Former casino chief Jim Murren is preparing for his next act.
Murren, who led MGM Resorts International for more than a decade, has teamed up with former Morgan Stanley veterans Edward King and Daniel Fetters to pursue potential deals in online gaming, live events and other entertainment-related businesses.
“We’re going to be thoughtful and do our homework,” Murren said in an interview. “I’ve got a lot of good contacts in the financial industry and there is a lot opportunity.”
The trio are evaluating options including raising $300 million or more through a blank-check company, and have have held preliminary talks with potential underwriters, according to people with knowledge of the matter.

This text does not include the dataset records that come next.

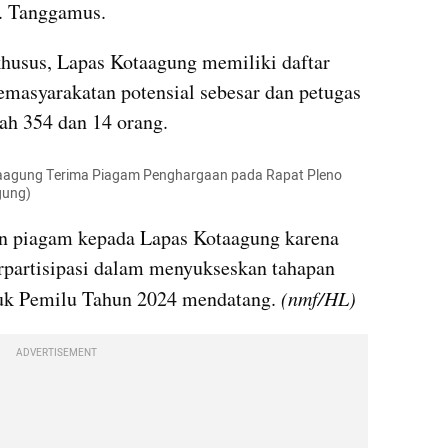
b. Tanggamus.
khusus, Lapas Kotaagung memiliki daftar 
masyarakatan potensial sebesar dan petugas 
ah 354 dan 14 orang.
taagung Terima Piagam Penghargaan pada Rapat Pleno 
gung)
n piagam kepada Lapas Kotaagung karena 
erpartisipasi dalam menyukseskan tahapan 
uk Pemilu Tahun 2024 mendatang. 
(nmf/HL)
ADVERTISEMENT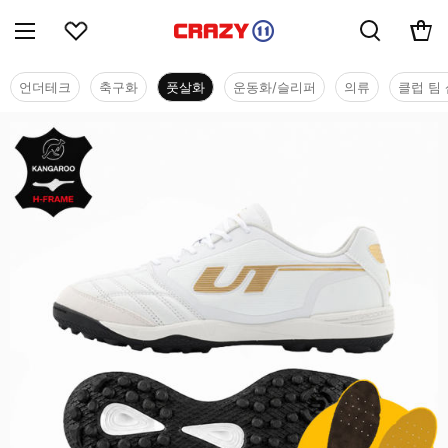
언더테크
축구화
풋살화
운동화/슬리퍼
의류
클럽 팀 
풋살화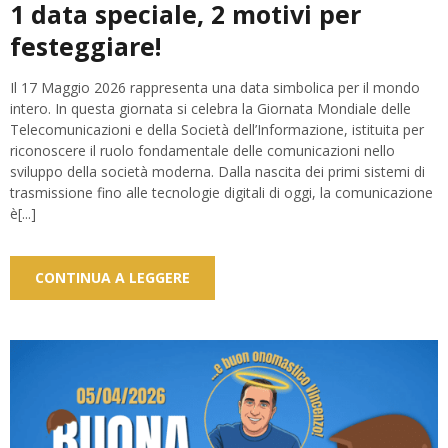
1 data speciale, 2 motivi per
festeggiare!
Il 17 Maggio 2026 rappresenta una data simbolica per il mondo
intero. In questa giornata si celebra la Giornata Mondiale delle
Telecomunicazioni e della Società dell’Informazione, istituita per
riconoscere il ruolo fondamentale delle comunicazioni nello
sviluppo della società moderna. Dalla nascita dei primi sistemi di
trasmissione fino alle tecnologie digitali di oggi, la comunicazione
è[...]
CONTINUA A LEGGERE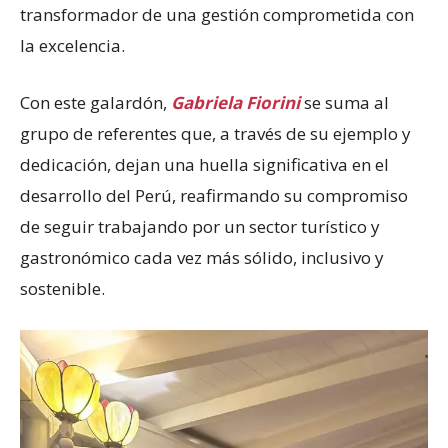
transformador de una gestión comprometida con
la excelencia.
Con este galardón,
Gabriela Fiorini
se suma al
grupo de referentes que, a través de su ejemplo y
dedicación, dejan una huella significativa en el
desarrollo del Perú, reafirmando su compromiso
de seguir trabajando por un sector turístico y
gastronómico cada vez más sólido, inclusivo y
sostenible.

The initial public offering of a new special purpose acquisition company, or SPAC, could occur in coming months, said one of the people, who asked not to be identified because the deliberations are private.
The discussions are in their early stages and could involve partnering with institutional investors or buying a small company and building a bigger one through acquisitions, said Murren, who was a Wall Street analyst earlier in his career.
Andrew Pascal, a former Wynn Resorts Ltd. executive who is also the nephew of Elaine Wynn, has held talks to join the three but his involvement hasn’t been finalized and may not happen.
King and Fetters declined to comment, while Pascal didn’t immediately respond to a message.
Read more: MGM cut $32 Million deal with CEO who left to fight pandemic
Murren said he realizes the field of SPACs, where investors raise cash through a publicly traded vehicle to acquire a company they have yet to identify, was getting crowded, but believes his track record could make such an investment stand out.
Murren stepped down as CEO of MGM in March, after leading the largest casino operator on the Las Vegas Strip since 2008. He built the $9.2 billion CityCenter project there and other casinos in Macau, Massachusetts and Maryland.
He launched MGM’s online business and pushed the company intro broader entertainment with the T-Mobile Arena. He also repositioned MGM as an “asset light” operator of casinos after selling or spinning off much of the company’s real estate to others.
The executive, 58, said his noncompete agreement with MGM expires in March and he didn’t foresee any conflict with his new investment plans.